In folk medicine, different parts of R. hookeri are widely used for the treatment of parasitic infections such as malaria, diabetes, and cholera [31-33]. Generally, symptoms such as body pains, fever, weight loss, low erythrocytes, and headache could be linked to malarial infection. These symptoms are common in people in tropical or subtropical regions, especially those close to the equator. It is well noted that decoction or infusion from plants could function as analgesic, antipyretic, or immune stimulating therapies that could give characteristic relief. Some secondary metabolites such as terpenoids, alkaloids, rutin, and gallic acid have significantly reduced parasitaemia level in experimental mice; however, these metabolites may not be enough to fully elucidate the total effects of plant extracts [34, 35]. Furthermore, the observed parasitaemia curative potential of the extracts in the treated groups may be attributed to the presence of various secondary metabolites such as alkaloids and phenolics analyzed [9]. Specifically, the phenolics are likely to be responsible for the antiparasitic activity, since the leaf, which showed the highest phenolic content, also displayed the strongest parasitaemia inhibition (curative potential). Furthermore, the PCV of all groups of treated mice improved, as shown in Figure 2.
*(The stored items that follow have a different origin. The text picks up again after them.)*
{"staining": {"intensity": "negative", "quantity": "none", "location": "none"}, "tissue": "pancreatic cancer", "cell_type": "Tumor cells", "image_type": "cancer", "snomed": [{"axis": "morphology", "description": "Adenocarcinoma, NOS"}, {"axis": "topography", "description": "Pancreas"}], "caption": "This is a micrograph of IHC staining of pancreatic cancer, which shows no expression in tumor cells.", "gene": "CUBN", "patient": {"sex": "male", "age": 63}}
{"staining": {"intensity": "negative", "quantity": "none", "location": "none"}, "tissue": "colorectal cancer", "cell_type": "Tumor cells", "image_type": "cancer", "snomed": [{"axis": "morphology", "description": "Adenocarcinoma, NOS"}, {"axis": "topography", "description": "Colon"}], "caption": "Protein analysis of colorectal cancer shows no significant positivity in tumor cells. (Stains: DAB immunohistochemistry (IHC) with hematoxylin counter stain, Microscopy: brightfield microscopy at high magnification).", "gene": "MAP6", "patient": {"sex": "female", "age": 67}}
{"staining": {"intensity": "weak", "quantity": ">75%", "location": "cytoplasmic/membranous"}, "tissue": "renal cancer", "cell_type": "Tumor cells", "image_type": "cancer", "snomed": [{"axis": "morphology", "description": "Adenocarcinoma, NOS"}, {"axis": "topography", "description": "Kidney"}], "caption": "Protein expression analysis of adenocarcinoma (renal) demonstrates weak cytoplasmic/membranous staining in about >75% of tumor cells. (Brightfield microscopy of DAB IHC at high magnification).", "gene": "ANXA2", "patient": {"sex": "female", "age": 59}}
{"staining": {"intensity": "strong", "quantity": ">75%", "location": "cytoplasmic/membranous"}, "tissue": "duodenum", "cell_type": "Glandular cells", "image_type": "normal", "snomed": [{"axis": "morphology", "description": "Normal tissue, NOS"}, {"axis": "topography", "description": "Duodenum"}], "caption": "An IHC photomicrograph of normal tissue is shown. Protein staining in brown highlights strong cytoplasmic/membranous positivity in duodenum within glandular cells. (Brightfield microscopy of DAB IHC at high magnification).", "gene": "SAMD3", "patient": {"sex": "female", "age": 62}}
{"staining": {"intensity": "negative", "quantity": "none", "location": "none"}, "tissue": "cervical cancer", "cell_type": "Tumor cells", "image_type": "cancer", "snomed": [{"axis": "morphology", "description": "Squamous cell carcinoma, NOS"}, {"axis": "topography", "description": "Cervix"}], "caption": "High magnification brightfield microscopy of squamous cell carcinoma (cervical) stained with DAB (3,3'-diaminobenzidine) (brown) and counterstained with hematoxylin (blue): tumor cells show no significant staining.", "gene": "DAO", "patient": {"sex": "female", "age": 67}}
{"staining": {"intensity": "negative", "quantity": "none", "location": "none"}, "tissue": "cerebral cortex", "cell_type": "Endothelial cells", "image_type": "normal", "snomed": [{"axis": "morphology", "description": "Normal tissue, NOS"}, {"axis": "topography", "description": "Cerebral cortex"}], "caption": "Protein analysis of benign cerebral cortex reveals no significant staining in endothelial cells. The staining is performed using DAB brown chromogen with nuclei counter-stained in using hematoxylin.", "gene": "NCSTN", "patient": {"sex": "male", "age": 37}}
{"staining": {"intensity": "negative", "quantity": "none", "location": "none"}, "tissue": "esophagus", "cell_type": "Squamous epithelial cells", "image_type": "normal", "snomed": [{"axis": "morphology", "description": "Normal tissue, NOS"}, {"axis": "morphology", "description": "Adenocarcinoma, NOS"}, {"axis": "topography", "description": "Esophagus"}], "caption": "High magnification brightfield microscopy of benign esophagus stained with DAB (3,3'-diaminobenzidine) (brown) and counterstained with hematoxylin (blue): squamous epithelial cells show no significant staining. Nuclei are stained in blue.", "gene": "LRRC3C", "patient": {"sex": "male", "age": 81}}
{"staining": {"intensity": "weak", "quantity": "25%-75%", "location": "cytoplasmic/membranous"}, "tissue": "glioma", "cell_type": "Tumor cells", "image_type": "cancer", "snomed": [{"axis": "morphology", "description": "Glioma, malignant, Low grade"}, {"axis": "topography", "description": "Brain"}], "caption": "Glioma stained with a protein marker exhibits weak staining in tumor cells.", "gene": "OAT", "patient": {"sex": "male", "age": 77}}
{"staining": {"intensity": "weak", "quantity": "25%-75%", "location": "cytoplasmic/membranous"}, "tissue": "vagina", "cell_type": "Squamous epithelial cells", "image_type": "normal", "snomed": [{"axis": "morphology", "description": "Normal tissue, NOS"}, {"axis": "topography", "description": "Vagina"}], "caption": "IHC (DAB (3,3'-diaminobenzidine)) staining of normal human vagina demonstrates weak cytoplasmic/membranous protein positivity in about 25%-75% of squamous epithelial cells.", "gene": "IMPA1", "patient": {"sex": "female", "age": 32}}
This study also validated the application of GC-MS as an indispensable analytical technique for the identification of bioresource or secondary metabolites in plant materials. The analysis of the ethanol extract of R. hookeri leaves revealed the presence of 20 bioactive metabolites. Amongst the analyzed metabolites, the presence of fatty acids such as dodecanoic acid, tetradecanoic acid, hexadecanoic acid, hexadecanoic acid ethyl ester, oleic acid, octadecanoic acid, and octadecanoic acid ethyl ester could be linked to the pronounced antioxidant activity exhibited by leaf extract of this plant [36, 37]. Several studies have reported high biological activity of leaf extracts [9, 38]. The reported pharmacological activity of leaves extracts could be due to variety of bioactive metabolites present because it is an important part of the plant which aids in absorbing food, water, and air from sunlight and atmosphere.

To the best of our knowledge, reports on the bioactive constituents of R. hookeri leaves, epicarp, and mesocarp extracts are scarce, and this is the first report about their antiplasmodial potential. Particularly, the ethanolic extract of leaves of R. hookeri contains an array of phytochemicals which could be processed into plant-based pharmaceuticals or drugs for the treatment of malaria, microbial infections, inflammation, cancer, and infertility.

5. Conclusion

The current result using GC-MS analysis of leaves of R. hookeri showed that it contains some essential bioactive secondary metabolites. These metabolites could be linked to the marked antiplasmodial and antioxidant activities exhibited by leaves, epicarp, and mesocarp extracts of the plant. Although the parasite was not totally cleared, the leaf extract exhibited an impressive parasitaemia suppression which is worthy of further investigation. The pronounced inhibitory activities against Plasmodium species suggested that different parts of R. hookeri plant could be applicable in the treatment of malaria and scavenge free radicals and reactive oxygen species that contribute to several human ailments. The results suggest that secondary metabolites analyzed from studied plants may warrant further investigation which could lead to the isolation of novel phytochemicals and improved therapeutic applications.